-
Notifications
You must be signed in to change notification settings - Fork 0
Database Instances and Pooling
This document describes how database instances are managed in the system, how replica sets and primary sets are organized, and how server-side session pools are configured and maintained. The descriptions are written at a high level and focus on runtime behavior.
- Provisioning: Instances are provisioned and registered with the system as active members of a pool. Each instance advertises its connection endpoint and any grouping or prefix metadata used by the system.
- Health and availability: The system monitors instance availability. An instance may be marked inactive or scheduled for shutdown when it becomes unresponsive or is intentionally removed.
- Shutdown: When an instance shuts down, no new sessions are allocated from it. Active sessions notified of instance shutdown and when terminated are explicitly released.
- Replacement: New or replacement instances can be added to the pool; the system updates its routing and allocation state to include them.
- Purpose: Replica sets group read-only instances that can serve replicated data. They provide horizontal capacity for read workloads and can be used for shadowing or replication-aware routing.
- Load distribution: The system selects replica instances for new sessions based on load characteristics (e.g., number of active sessions per instance) to spread work across replicas.
- Membership changes: Replica instances can be added or removed dynamically. When a replica is removed, pooled and active sessions associated with that replica are released or reallocated after the active session has been migrated to another replica.
- Role of primary: A primary instance serves write traffic and authoritative state. Primary management coordinates session allocation to the primary and may also manage a standby for failover or replication.
- Primary/standby relationship: The primary set comprises one primary and zero or more standby instances. The standby may be held in reserve for failover or used for maintenance tasks depending on operational policy.

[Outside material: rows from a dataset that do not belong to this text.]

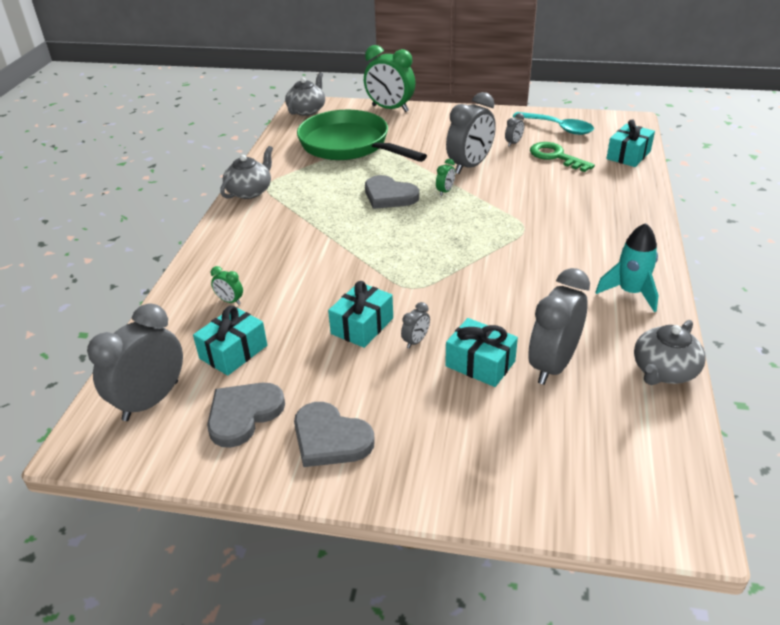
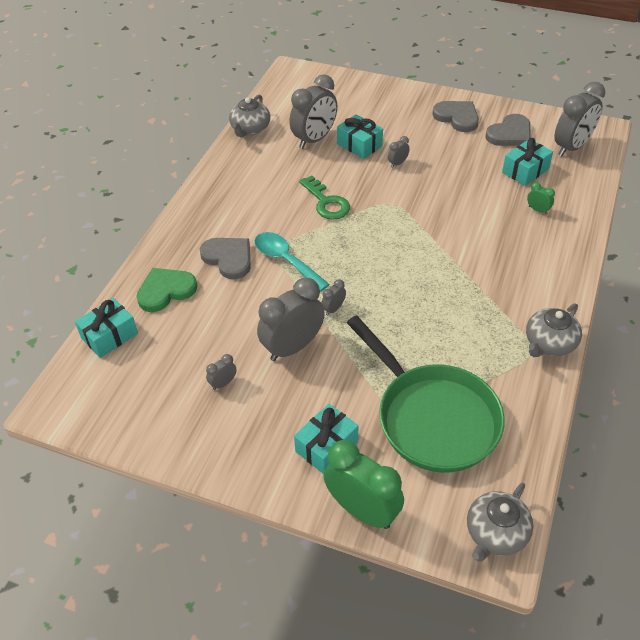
camera: 170 degrees left, 10 degrees up
(362, 326) = (434, 178): turquoise gift -> turquoise gift (326, 446)
(389, 195) = (393, 311): grey heart -> grey heart (228, 258)
(445, 191) = (333, 309): green clock -> grey clock
(555, 156) = (189, 348): green key -> green key (327, 202)
(558, 128) = (150, 407): turquoise spoon -> turquoise spoon (286, 260)
(609, 186) = (166, 291): none -> green heart
(630, 292) = (232, 179): turquoise rocket -> none
(664, 371) = (250, 129): grey teapot -> grey teapot turned 150 degrees clockwise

- Failover & replacement: The system currently DOES NOT support primary failover.
- Purpose: Session pools hold reusable server-side sessions to reduce connection overhead and speed client allocations.
- Pool keys: Sessions in the pool are tracked by a composite key (database identity and user identity) so that pooled sessions match incoming allocation requirements.
-
Configurable parameters:
- Size limit: Maximum number of pooled sessions the pool will hold for resource control.
- Timeout/expiration: How long idle pooled sessions remain eligible before being considered expired.
- Soft limits: A threshold to decide when to evict older entries to enforce expiration policies.
- Eviction policy: Pools use an age- or usage-based eviction strategy (LRU) to remove the least-recently-used sessions when limits are reached or when sessions expire.
-
Session lifecycle within pool:
- Return: When a session finishes client work and is eligible for reuse, it is returned to the pool and tracked for future allocations.
- Allocation: A future request that matches the pool key may reuse a pooled session if available; otherwise a new session is created.
- Release: Sessions are removed from the pool and deallocated when they are closed, when the instance is no longer active, or as part of eviction.
- Safety and cleanup: Pool operations are coordinated to be safe in concurrent environments. When instances are removed or shutdown, pooled sessions are released and cleaned up to avoid resource leaks.
-
Invalidation triggers: When a user account or a database is removed, disabled, or otherwise marked invalid, the system treats this as an allocation constraint change and initiates cleanup for any affected pooled sessions.
-
Pool eviction: Pooled sessions associated with the invalid user or database are identified and removed from session pools so they cannot be reused for future allocations. Eviction is performed promptly to prevent mismatched credentials or routing.
-
Active sessions: Active sessions that reference the invalid user or database kept open and will be terminated when the associated client session terminates.
- Prefer reuse: When a pooled session matching request criteria exists, it is preferred over creating a new session in order to reduce overhead.
- Least-loaded selection: When selecting a replica for new allocations, the system favors the least-loaded instance to balance active session counts.
- Fallbacks: If no pooled session is available or no replica is available, the client session will fallback to the primary.
Database instance management comprises provisioning, dynamic membership, and allocation policies that together enable scalable read and write routing. Session pools reduce connection overhead, while replica and primary sets allow controlled distribution of workloads and operational flexibility.